3. Others: When serum TSH is inhibited and serum thyroid hormone levels are normal, the following tests can help determine the presence of subclinical hyperthyroidism and its pathogenesis.
(1) TSH is slow or lack of response to thyroid stimulating hormone releasing hormone (TRH), suggesting subclinical hyperthyroidism.
(2) The 131I rate of thyroid gland is increased, and the diagnosis of thyroid autonomic nodules is helpful when scanning a high-function imaging area.
(3) Determination of serum thyroglobulin (Tg): If the serum Tg is above the normal upper limit or higher than normal, it indicates the presence of endogenous thyroid hyperfunction and secretion of excess Tg, if the serum Tg is at the normal low limit, then The high thyroid function is unlikely, and if the serum Tg is inhibited, the presence of hyperthyroidism can be ruled out.
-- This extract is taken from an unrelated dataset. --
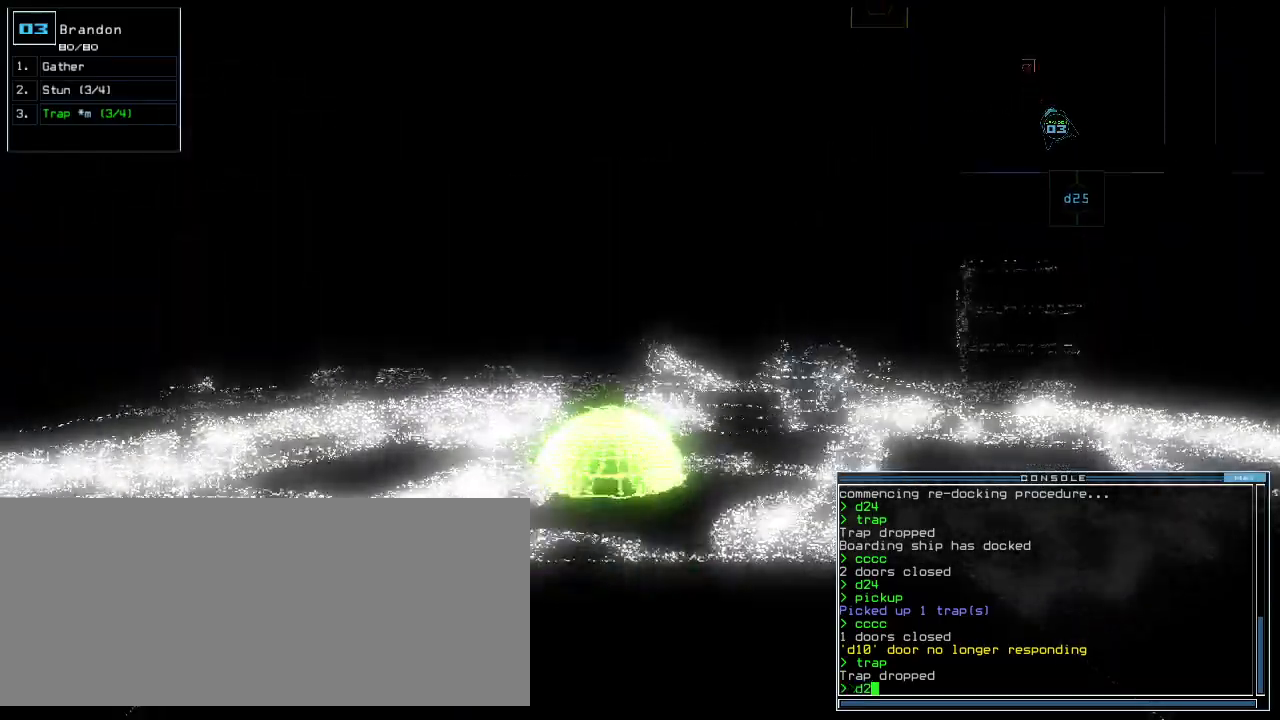
{"keys": ["space"], "events": [[80, "right", "down"], [120, "right", "up"], [440, "space", "down"], [480, "down", "up"]]}
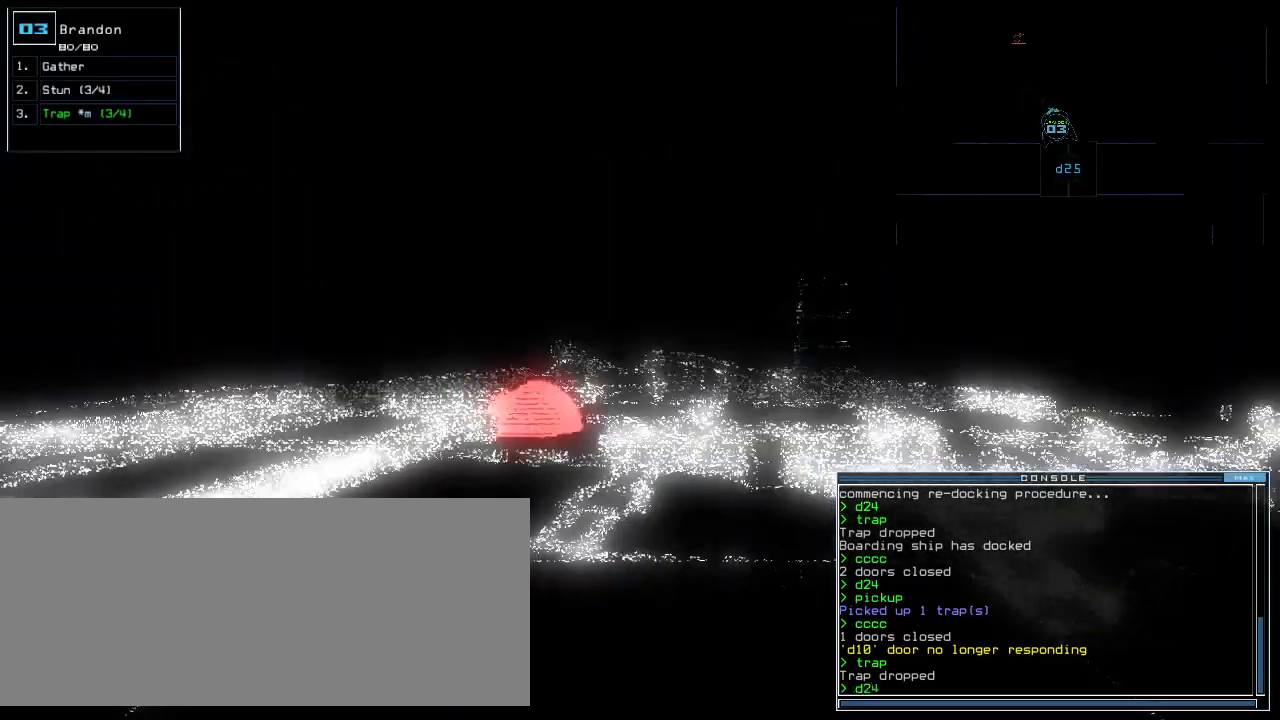
{"keys": [], "events": [[40, "space", "up"], [120, "d", "down"], [200, "d", "up"]]}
According to the condition, choose ECG, echocardiography, X-ray examination and bone density examination.
Diagnosis
Diagnosis of subclinical hyperthyroidism
diagnosis
Exogenous subclinical hyperthyroidism can be diagnosed according to medical history and laboratory examination, but because of sub-clinical hyperthyroidism without obvious symptoms, when diagnosing endogenous subclinical hyperthyroidism, the thyroid should be carefully examined first, because the presence of goiter may suggest thyroid function. Abnormal; secondly, for suspected thyroid dysfunction, elderly patients, those with thyroid disease risk factors should be tested accordingly.
Differential diagnosis
It should be differentiated from decreased serum TSH levels caused by non-thyroid diseases, such as pregnancy, hypofunction of the pituitary or hypothalamus, etc., which can cause a decrease in serum TSH levels; use of glucocorticoids, dopamine, aspirin, furosemide, and fenflurine Acids such as fencolfenac can also cause a decrease in serum TSH levels, but the TSH inhibition caused by these factors is mostly temporary, and serum FT4 is also abnormal. Even if FT4 is in the normal range, it is often at a lower concentration. Clinical hyperthyroidism of FT4 tends to be in the high concentration region of the normal range.